Killing and kidnapping schoolgirls is thus especially cruel. Why does Boko Haram do it? A warped Islamic ideology is part of it, but probably more important is the fact that they can get away with it. The regions where they operate are far from Nigeria’s big cities and oil wells. Frightened locals worry that the government doesn’t care about the badlands up north. Boko Haram bears some resemblance to the mafia and other groups that profit from poor law enforcement. They coerce some of their fighters, but they attract poor, jobless others with promises of adventure and camaraderie.
Most people associate Muslim radicalism with the middle East, but it has a long history in West Africa. Islam made it to modern-day Nigeria in the 700s, less than 100 years after the death of the prophet Muhammed. Muslims from West Africa traded successfully across the Sahara for centuries.
In the 1700s, some Muslims in the region fought to expand their kingdom, which was known as the Sokhoto Caliphate. They used the term jihad, or holy war, to provide religious justification for their aggression just as Christian monarchs in Europe had done, albeit with different language. More positively, one of the reasons the Sokhoto Caliphate wanted to expand was to protect themselves from slave traders.
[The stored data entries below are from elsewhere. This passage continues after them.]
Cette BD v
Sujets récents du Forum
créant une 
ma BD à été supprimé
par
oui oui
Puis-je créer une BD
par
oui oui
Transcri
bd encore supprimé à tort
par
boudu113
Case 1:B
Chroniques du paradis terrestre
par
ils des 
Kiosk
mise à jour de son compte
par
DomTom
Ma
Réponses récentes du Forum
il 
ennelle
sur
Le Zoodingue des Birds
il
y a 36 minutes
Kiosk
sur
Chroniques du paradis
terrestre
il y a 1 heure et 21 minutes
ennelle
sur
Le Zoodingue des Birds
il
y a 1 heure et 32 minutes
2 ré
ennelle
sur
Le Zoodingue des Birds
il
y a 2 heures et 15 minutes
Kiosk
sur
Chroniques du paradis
The kingdom weakened in the 1800s, and then the British took them over and claimed the land for their empire. Wanting to run their new territory on the cheap, Britain kept the Muslim leaders in charge, giving them money to maintain peace. The bad news: under the terms of the deal Western education was forbidden—boko haram isn’t entirely new. In time, northern Nigeria had half the country’s population but only 2.5% of its schoolchildren.
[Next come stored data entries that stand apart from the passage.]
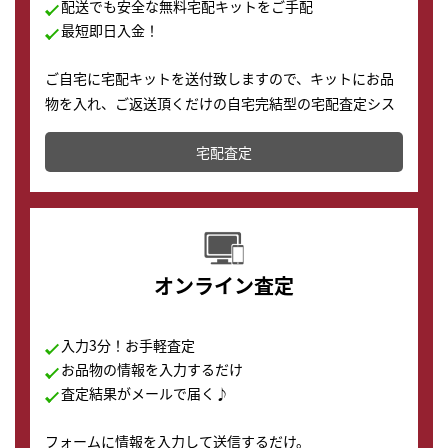
配送でも安全な無料宅配キットをご手配
最短即日入金！
ご自宅に宅配キットを送付致しますので、キットにお品
物を入れ、ご返送頂くだけの自宅完結型の宅配査定シス
テムです。
宅配査定
配送でも簡単&安全に査定・買取に出すことが可能で
す。
オンライン査定
入力3分！お手軽査定
お品物の情報を入力するだけ
査定結果がメールで届く♪
フォームに情報を入力して送信するだけ。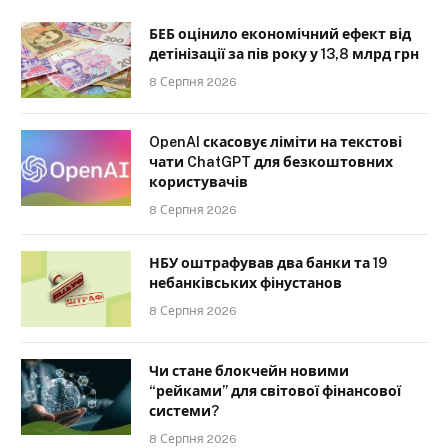
БЕБ оцінило економічний ефект від
детінізації за пів року у 13,8 млрд грн
8 Серпня 2026
OpenAI скасовує ліміти на текстові
чати ChatGPT для безкоштовних
користувачів
8 Серпня 2026
НБУ оштрафував два банки та 19
небанківських фінустанов
8 Серпня 2026
Чи стане блокчейн новими
“рейками” для світової фінансової
системи?
8 Серпня 2026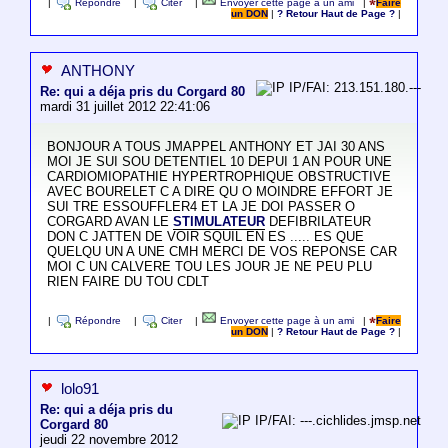
|
Répondre
|
Citer
|
Envoyer cette page à un ami
|
Faire
un DON
|
? Retour Haut de Page ?
|
ANTHONY
IP/FAI: 213.151.180.---
Re: qui a déja pris du Corgard 80
mardi 31 juillet 2012 22:41:06
BONJOUR A TOUS JMAPPEL ANTHONY ET JAI 30 ANS
MOI JE SUI SOU DETENTIEL 10 DEPUI 1 AN POUR UNE
CARDIOMIOPATHIE HYPERTROPHIQUE OBSTRUCTIVE
AVEC BOURELET C A DIRE QU O MOINDRE EFFORT JE
SUI TRE ESSOUFFLER4 ET LA JE DOI PASSER O
CORGARD AVAN LE
STIMULATEUR
DEFIBRILATEUR
DON C JATTEN DE VOIR SQUIL EN ES ..... ES QUE
QUELQU UN A UNE CMH MERCI DE VOS REPONSE CAR
MOI C UN CALVERE TOU LES JOUR JE NE PEU PLU
RIEN FAIRE DU TOU CDLT
|
Répondre
|
Citer
|
Envoyer cette page à un ami
|
Faire
un DON
|
? Retour Haut de Page ?
|
lolo91
Re: qui a déja pris du
IP/FAI: ---.cichlides.jmsp.net
Corgard 80
jeudi 22 novembre 2012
There was some good news. When the Europeans conquered then divided up the Muslim kingdoms of West Africa, it gave a boost to Islamic pacifism. Friends and family now lived across new borders in different countries, and Muslim leaders therefore preached a religion of peace.
Tragically, Boko Haram has taken a different road. Any long-term solution must surely include jobs and the education Boko Haram wants to destroy. The oil-rich Nigerian government needs to fight corruption more effectively and send more help north. Climate change may work in their favour: scientists predict more rain for a region that currently has little. There’s no reason why northern Nigeria can’t become prosperous again.